There are really two major demographic changes that have contributed to Georgia’s political change.
The first is the gentrification of Atlanta and the displacement of low-income and working-class families, many of whom are people of color, out of the city of Atlanta due to or lack of Atlanta housing policies. .
Due to the historic shift of Democratic voters to the suburbs, we have seen changes in suburban Atlanta counties such as Cobb County and Gwinnett County.

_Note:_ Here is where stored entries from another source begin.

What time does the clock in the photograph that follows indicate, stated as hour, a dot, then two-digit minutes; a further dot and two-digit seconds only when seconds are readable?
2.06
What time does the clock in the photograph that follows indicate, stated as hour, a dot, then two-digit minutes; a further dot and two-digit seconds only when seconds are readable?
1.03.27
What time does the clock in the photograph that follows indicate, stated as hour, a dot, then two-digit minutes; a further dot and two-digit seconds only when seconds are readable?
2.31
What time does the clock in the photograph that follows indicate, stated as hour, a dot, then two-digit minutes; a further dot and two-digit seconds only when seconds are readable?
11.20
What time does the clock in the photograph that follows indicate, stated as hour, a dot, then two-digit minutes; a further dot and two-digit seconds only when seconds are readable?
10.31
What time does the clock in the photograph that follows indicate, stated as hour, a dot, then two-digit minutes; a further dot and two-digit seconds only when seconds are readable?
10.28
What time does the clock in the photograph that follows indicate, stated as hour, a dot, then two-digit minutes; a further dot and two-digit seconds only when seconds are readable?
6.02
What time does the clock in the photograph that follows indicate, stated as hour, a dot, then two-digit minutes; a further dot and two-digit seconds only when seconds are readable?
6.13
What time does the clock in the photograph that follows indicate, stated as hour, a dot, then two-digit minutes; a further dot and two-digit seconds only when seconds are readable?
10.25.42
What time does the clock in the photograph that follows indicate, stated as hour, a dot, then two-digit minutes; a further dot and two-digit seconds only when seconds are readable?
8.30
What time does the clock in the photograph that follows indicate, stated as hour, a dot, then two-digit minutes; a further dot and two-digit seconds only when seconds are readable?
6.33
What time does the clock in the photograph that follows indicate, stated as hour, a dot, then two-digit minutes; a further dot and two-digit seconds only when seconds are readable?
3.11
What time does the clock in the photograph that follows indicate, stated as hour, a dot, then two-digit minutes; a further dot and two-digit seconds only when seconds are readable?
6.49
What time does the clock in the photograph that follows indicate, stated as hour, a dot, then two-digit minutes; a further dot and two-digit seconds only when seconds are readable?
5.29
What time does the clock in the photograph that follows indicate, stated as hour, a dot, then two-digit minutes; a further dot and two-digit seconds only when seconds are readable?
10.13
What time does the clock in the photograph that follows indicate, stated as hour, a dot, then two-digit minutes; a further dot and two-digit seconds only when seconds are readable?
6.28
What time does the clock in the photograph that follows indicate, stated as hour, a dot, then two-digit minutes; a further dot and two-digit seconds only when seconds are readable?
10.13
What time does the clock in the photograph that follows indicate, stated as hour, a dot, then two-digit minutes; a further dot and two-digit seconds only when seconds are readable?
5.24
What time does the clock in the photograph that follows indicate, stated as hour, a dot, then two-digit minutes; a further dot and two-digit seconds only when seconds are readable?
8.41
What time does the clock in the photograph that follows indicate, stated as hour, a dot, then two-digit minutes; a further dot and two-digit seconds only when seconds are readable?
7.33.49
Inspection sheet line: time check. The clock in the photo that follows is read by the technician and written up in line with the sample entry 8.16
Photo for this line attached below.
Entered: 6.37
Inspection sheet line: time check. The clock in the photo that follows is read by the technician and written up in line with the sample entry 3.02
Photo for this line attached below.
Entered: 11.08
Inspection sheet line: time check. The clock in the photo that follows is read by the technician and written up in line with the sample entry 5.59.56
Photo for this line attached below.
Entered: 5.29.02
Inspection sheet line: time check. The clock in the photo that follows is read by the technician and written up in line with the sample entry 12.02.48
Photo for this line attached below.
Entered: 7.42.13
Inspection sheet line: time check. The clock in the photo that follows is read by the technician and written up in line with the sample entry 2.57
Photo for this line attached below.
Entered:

Second, many people who have moved to Atlanta and moved into the new high-rise housing projects in Atlanta’s Midtown, West Midtown, and Buckhead neighborhoods, have brought with them their progressive values ââfrom their home states, including California, Oregon and Washington.
Because housing prices in Atlanta are relatively affordable compared to other markets in the country, especially on the West Coast, the same high rents that have displaced low-income families have been seen as low rents by locals. from San Diego, California; and Seattle, Washington.
Meanwhile, the New Georgia Project and many other organizations have embarked on unprecedented organizational efforts to educate and engage voters.
âIt’s understanding what is at stake in general. It’s understanding the mandate and portfolio of a US senator, âUfot said.
âIt’s about fighting disinformation with high quality information that people can rely on and take action on. There were robocalls on election day and on Mondayâ¦ targeting black voters telling them to make sure to vote on Thursday, January 07 (the wrong day), âshe said.
âI don’t think people appreciate how aggressive this is to interfere with our electoral process,â she said.
âIn some of the major counties in the region, Cobb County has eliminated more than half of the early polls. They (the Legislature) have reduced the number of early voting days. They have reduced the number of drop boxes, âshe said.
âThey (the secretary of state) issued a memo to criminally prosecute warming activities online, if you give them a bottle of water online we would face criminal charges,â she said.
âThis is the context in which the Georgian voters presented themselves. Ultimately we will see ninety percent of the turnout we saw in the November second round election, which is unheard of. The historic turnout is between twenty and forty percent, âshe said.
Ufot and Professor Jones both agreed that progressive values ââwon out.
âProgressive values ââand progressive political positions have in a way been the hallmarks of the peoples of the Southâ¦ caring for each other, helping each other, being good stewards of the land, water and air, welcome each other’s children. A moral economy. It’s not a new posture for us at all, âUfot said.
“It’s just that now we have the opportunity to elect officials, politicians who will share these values ââwith us and bring them to Atlanta and (Washington) DC – which we’ve been ignored for a while,” Ufot said. .
Professor Jones says to secure these gains it must be a top priority for the new Democratic majority in Congress to pass the John Lewis Voting Rights Act, which will amend the Voting Rights Act to reinstate the provisions requiring a preclearance from the Ministry of Justice. voting changes in some jurisdictions (which were struck down by the United States Supreme Court in 2013 in Shelby v. Holder).